### Exercise directions
Quote the Stata mailing-list post below word for word, from "It produces a" up to and including "last 3 months.".

START Page text

<>
Shezad might also like to note that -egen, sum()- was abandoned for the
Stata 9 release (-help whatsnew8to9-), but a look at its code shows that it
calls -egen, total()- on the user`s behalf.
*************
clear*
input patient_id timepoint clinic
1 1 .
1 2 .
1 3 .
2 1 2
2 2 0
3 1 1
3 2 .
end
bysort patient_id: egen sum_clinic = sum(clinic)
bysort patient_id: egen total_clinic = total(clinic)
compare sum_clinic total_clinic
*************
The -sum()- function lives on when called by -gen- as in my code earlier.
It produces a runnning sum, though, in contrast to the (constant) total
returned by -egen, total()-...
HTH
Martin
-----Ursprüngliche Nachricht-----
Von: [email protected]
[mailto:[email protected]] Im Auftrag von Ulrich Kohler
Gesendet: Freitag, 17. April 2009 15:43
An: [email protected]
Betreff: Re: st: simple sum() question
Shehzad Ali wrote
Here is a quick summary of what I am doing. Each patient (varname:
patient_id) was observed at 4 time points and at each time point we
asked about the clinic visits (varname: clinic) in the last 3 months.
The
dataset
is in long form (shown below):
patient_id timepoint clinic
1 1 0
1 2 1
1 3 .
2 1 2
2 2 0
3 1 1
3 2 .
The line below generates a sum of all clinic visits for each patient:
bysort patient_id: egen sum_clinic = sum(clinic)
Now if at one time point, clinic visit is missing (as its seen for
patients
1 and 3), then I want stata to return missing value for the sum. The
above
command returns the total of the non-missing observations, ignoring the
missing ones (understandably). But if I tried:
bysort patient_id: egen sum_clinic = sum(clinic) if clinic!=.
then it returns missing value for the sum variable only for the time
point
which is missing and not for all the time points for that patient. Can
anyone please suggest how to resolve this?
Martin already gave a good solution. Here is an alternative starting
from first principles:
. by patient_id (clinic), sort: gen sum_clinic = sum(clinic)
. by patient_id (clinic): ///
replace sum_clinic = cond(!mi(clinic[_N]),sum_clinic[_N],.)
This uses the fact that observations which are missing on clinic==. are
sorted at the end of each observation.
Secondly, whats the best way to collapse the dataset to one observation
per
patient? Once I have the sum_clinic for each patient, it would be easier
just to have one observation per patient.

END Page text
START Entries supplied

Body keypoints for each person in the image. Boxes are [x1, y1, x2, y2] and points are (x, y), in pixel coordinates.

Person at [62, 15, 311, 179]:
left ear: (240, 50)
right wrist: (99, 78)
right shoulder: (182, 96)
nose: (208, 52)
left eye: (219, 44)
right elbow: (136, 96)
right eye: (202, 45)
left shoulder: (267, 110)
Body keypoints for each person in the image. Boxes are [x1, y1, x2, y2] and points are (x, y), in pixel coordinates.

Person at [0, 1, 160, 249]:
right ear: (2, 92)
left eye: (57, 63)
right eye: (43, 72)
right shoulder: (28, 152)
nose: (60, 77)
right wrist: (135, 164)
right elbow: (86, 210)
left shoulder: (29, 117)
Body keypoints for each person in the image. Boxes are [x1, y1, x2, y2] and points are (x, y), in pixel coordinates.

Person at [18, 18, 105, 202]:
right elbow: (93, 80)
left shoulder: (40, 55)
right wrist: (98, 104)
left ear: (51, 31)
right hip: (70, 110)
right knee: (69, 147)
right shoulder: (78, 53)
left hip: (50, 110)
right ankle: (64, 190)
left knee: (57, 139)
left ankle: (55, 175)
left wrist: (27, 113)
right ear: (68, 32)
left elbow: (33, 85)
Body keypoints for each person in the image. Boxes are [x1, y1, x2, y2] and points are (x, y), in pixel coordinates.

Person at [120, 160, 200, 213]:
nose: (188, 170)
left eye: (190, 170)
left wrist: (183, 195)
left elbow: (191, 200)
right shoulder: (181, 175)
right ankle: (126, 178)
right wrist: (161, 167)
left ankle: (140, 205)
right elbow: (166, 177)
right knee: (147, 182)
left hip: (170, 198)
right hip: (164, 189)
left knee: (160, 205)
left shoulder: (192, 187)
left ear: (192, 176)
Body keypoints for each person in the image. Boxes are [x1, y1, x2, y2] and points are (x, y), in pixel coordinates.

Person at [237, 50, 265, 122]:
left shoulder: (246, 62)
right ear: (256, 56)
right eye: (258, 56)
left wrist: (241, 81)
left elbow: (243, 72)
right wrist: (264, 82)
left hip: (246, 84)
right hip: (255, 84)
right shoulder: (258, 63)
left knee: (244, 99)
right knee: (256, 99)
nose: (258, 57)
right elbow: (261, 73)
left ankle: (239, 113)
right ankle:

END Entries supplied

### The answer
It produces a runnning sum, though, in contrast to the (constant) total
returned by -egen, total()-...
HTH
Martin
-----Ursprüngliche Nachricht-----
Von: [email protected]
[mailto:[email protected]] Im Auftrag von Ulrich Kohler
Gesendet: Freitag, 17. April 2009 15:43
An: [email protected]
Betreff: Re: st: simple sum() question
Shehzad Ali wrote
Here is a quick summary of what I am doing. Each patient (varname:
patient_id) was observed at 4 time points and at each time point we
asked about the clinic visits (varname: clinic) in the last 3 months.